Can anyone out there tell me how to set the spring on the float in a Zenith L63 series carburetor? I pulled it apart a month ago, got the rebuild kit, and just totally forgot how the spring was set on the float before I took it apart. The manual doesn't detail how to orient the ends. Is it supposed to push down on the float or push up? Thanks in advance,

>pf<


----------



## guest2

From the diagram on pg2 of the zenith carb section in the TRA-10D/TR-10D manual it looks as if both "ears" of the spring face upward.


----------



## peachfuzz

I'll give that a try and see if it makes any sense.

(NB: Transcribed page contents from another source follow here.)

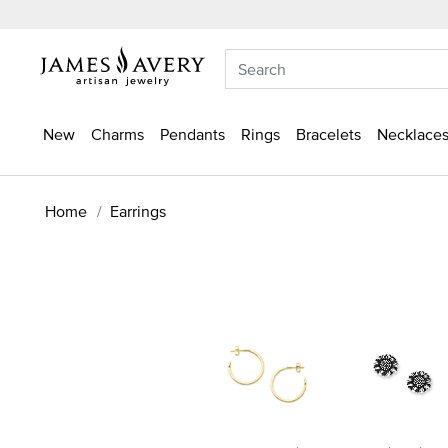
New
Charms
Pendants
Rings
Bracelets
Necklaces
Home
Earrings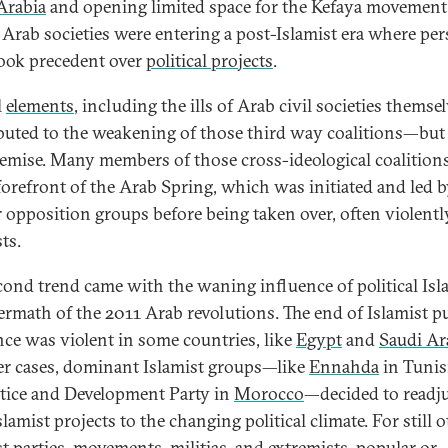
Arabia
and opening limited space for the Kefaya movement
. Arab societies were entering a post-Islamist era where pe
took precedent over
political projects
.
l
elements
, including the ills of Arab civil societies themsel
buted to the weakening of those third way coalitions—but
demise. Many members of those cross-ideological coalition
 forefront of the Arab Spring, which was initiated and led 
r opposition groups before being taken over, often violentl
ts.
cond trend came with the waning influence of political Isl
termath of the 2011 Arab revolutions. The end of Islamist p
nce was violent in some countries, like
Egypt
and
Saudi Ar
er cases, dominant Islamist groups—like
Ennahda
in Tunis
stice and Development Party in
Morocco
—decided to readj
slamist projects to the changing political climate. For still 
st parties, movements, militias, and extremists,
popular
or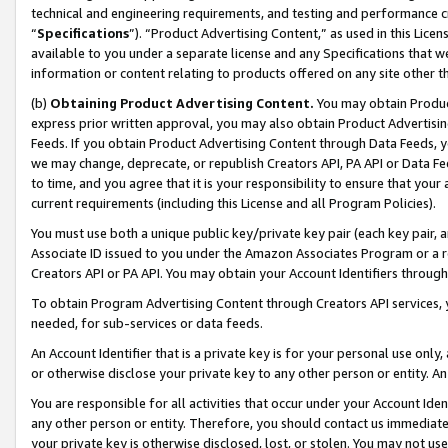
technical and engineering requirements, and testing and performance cri
“
Specifications
”). “Product Advertising Content,” as used in this Lic
available to you under a separate license and any Specifications that we
information or content relating to products offered on any site other 
(b)
Obtaining Product Advertising Content.
You may obtain Product
express prior written approval, you may also obtain Product Advertisi
Feeds. If you obtain Product Advertising Content through Data Feeds, yo
we may change, deprecate, or republish Creators API, PA API or Data Fee
to time, and you agree that it is your responsibility to ensure that your
current requirements (including this License and all Program Policies).
You must use both a unique public key/private key pair (each key pair, a
Associate ID issued to you under the Amazon Associates Program or a r
Creators API or PA API. You may obtain your Account Identifiers through
To obtain Program Advertising Content through Creators API services, y
needed, for sub-services or data feeds.
An Account Identifier that is a private key is for your personal use only,
or otherwise disclose your private key to any other person or entity. An A
You are responsible for all activities that occur under your Account Ide
any other person or entity. Therefore, you should contact us immediate
your private key is otherwise disclosed, lost, or stolen. You may not u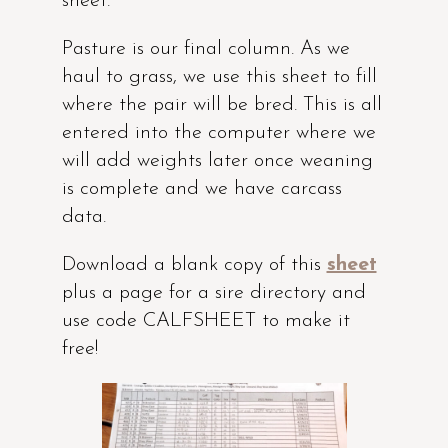
sheet.
Pasture is our final column. As we
haul to grass, we use this sheet to fill
where the pair will be bred. This is all
entered into the computer where we
will add weights later once weaning
is complete and we have carcass
data.
Download a blank copy of this
sheet
plus a page for a sire directory and
use code CALFSHEET to make it
free!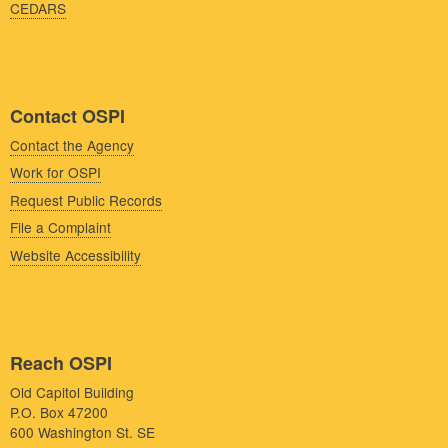
CEDARS
Contact OSPI
Contact the Agency
Work for OSPI
Request Public Records
File a Complaint
Website Accessibility
Reach OSPI
Old Capitol Building
P.O. Box 47200
600 Washington St. SE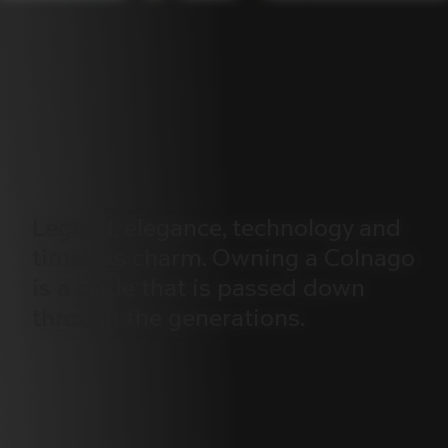
Legend,
elegance,
technology
and
timeless
charm.
Owning
a
Colnago
is
a
pride
that
is
passed
down
through
the
generations.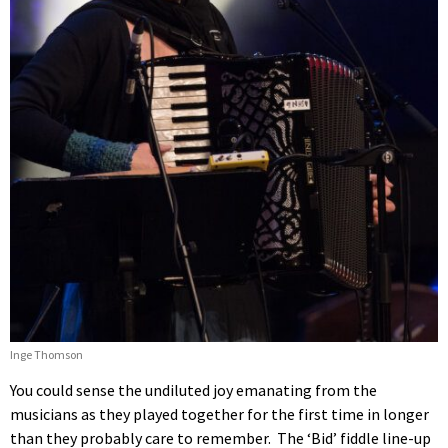
Inge Thomson
You could sense the undiluted joy emanating from the
musicians as they played together for the first time in longer
than they probably care to remember. The ‘Bid’ fiddle line-up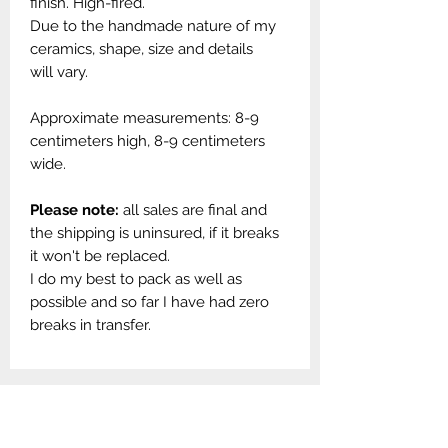
finish. High-fired.
Due to the handmade nature of my
ceramics, shape, size and details
will vary.
Approximate measurements: 8-9
centimeters high, 8-9 centimeters
wide.
Please note:
all sales are final and
the shipping is uninsured, if it breaks
it won't be replaced.
I do my best to pack as well as
possible and so far I have had zero
breaks in transfer.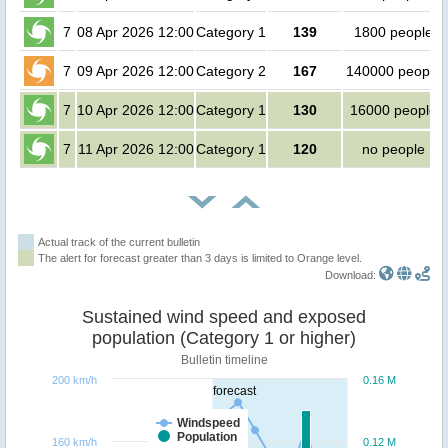
7
08 Apr 2026 12:00
Category 1
139
1800 people
7
09 Apr 2026 12:00
Category 2
167
140000 people
7
10 Apr 2026 12:00
Category 1
130
16000 people
7
11 Apr 2026 12:00
Category 1
120
no people
Actual track of the current bulletin
The alert for forecast greater than 3 days is limited to Orange level.
Download:
Sustained wind speed and exposed
population (Category 1 or higher)
Bulletin timeline
200 km/h
0.16 M
forecast
Windspeed
Population
160 km/h
0.12 M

Thanks,

>pf<


----------



## guest2

pf

Let me know how you make out. I guess I could open a carb and take a look.


----------



## peachfuzz

I looked at my Tecumseh tech book which is much more detailed, and in those carbs the spring applies force upward on the float - so I guess it only makes sense to try to configure the Zenith to do the same thing. I think it makes sense - if the spring were forcing the float down, I think the engine would flood out. I think the purpose of the spring is to counter the actual weight of the float, allowing the true liquid level to determine the float's position based on the float setting specification. It is the liquid level in the bowl that is critical and determines how the engine will run at high speed and how it will idle. 

I'll let you know how I make out. Thanks for your help,

>pf<


----------